4. To find a GOOD male as the father, they will REQUIRE the health clearances.

5. To sell puppies for any type of decent price, buyers want guarantees, and to see proof of value of the parents - and titles are what brings better prices.

6. The direct costs of raising a litter are not cheap....not only are there vet bills for sure for pups, but possibly big vet bills for mom during pregnancy and whelping...and a risk of losing mom and/or pups. (see the thread started by Selzer under "so you want to be a breeder") And what if you have a sick puppy??? Vet costs can easily run a few hundred to a thousand even if you opt to put down a sick pup....

7. Economics - feeding pups - the way I do it, can cost you upwards of $10 a day....I use yogurt, cottage cheese, baby cereal, goats milk, raw turkey, K9 Puppy Gold....
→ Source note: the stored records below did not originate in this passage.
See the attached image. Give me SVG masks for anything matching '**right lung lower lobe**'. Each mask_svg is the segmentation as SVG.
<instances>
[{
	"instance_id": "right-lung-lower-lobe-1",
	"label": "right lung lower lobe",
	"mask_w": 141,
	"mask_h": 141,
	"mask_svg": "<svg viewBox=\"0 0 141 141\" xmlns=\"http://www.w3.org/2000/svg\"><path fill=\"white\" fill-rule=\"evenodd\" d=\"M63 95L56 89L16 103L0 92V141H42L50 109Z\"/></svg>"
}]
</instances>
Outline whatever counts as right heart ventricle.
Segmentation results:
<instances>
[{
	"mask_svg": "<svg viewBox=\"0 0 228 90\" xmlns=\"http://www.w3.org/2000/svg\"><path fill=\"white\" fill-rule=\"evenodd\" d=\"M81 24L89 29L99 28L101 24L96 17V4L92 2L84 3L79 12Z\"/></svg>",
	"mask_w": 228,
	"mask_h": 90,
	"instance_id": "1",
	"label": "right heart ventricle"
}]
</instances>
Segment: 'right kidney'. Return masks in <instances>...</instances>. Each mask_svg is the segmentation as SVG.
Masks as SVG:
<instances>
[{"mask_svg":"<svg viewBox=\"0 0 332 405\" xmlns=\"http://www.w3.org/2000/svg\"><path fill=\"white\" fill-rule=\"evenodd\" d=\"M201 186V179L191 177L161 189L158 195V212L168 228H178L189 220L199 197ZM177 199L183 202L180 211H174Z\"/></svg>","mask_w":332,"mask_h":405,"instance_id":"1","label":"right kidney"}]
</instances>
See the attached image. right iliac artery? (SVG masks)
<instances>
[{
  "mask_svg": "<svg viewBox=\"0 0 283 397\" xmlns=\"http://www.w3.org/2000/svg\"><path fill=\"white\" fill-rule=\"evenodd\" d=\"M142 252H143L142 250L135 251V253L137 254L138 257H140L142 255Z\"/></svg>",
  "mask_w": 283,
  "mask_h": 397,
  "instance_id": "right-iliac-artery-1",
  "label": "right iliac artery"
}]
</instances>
8. Economics - Indirect costs - Then add in the costs of extra electricity to keep the whelping area warm, water (and heating the water) for all the laundry, the laundry products - my cost of utilities increases about $200-250 for the period I have a litter...so add up all these indirect costs over and above the expected veterinary costs and see if selling a litter of $300 pups (what you can realistically expect from your female if you do nothing to show her breedworthiness) and a male of the same ilk.

9. Time - you will put in hours every day cleaning up after a healthy litter - and lots more hours if you have any problems....you will average less per hour than if you were working at McDonalds for the same number of hours in all likelihood.

Every one else has already covered WHY you should not just go ahead and breed....the breedworthiness and overpopulation of "BY" bred pups....so I won't do add my comments - just that I agree.

Lee


----------



## JakodaCD OA (May 14, 2000)

Looking at that pedigree I have to say (and sorry this is OT), but what a blast from the past when I saw Kimbo way back there,,many years ago I considered a puppy out of him, he was a gorgeous dog.

Back on topic, you've gotten alot of wonderful advice here, and to learn /read more, i suggest you also read Selzer's post "so you want to be a breeder?" and see if you would be willing to possibly go thru that experience.


----------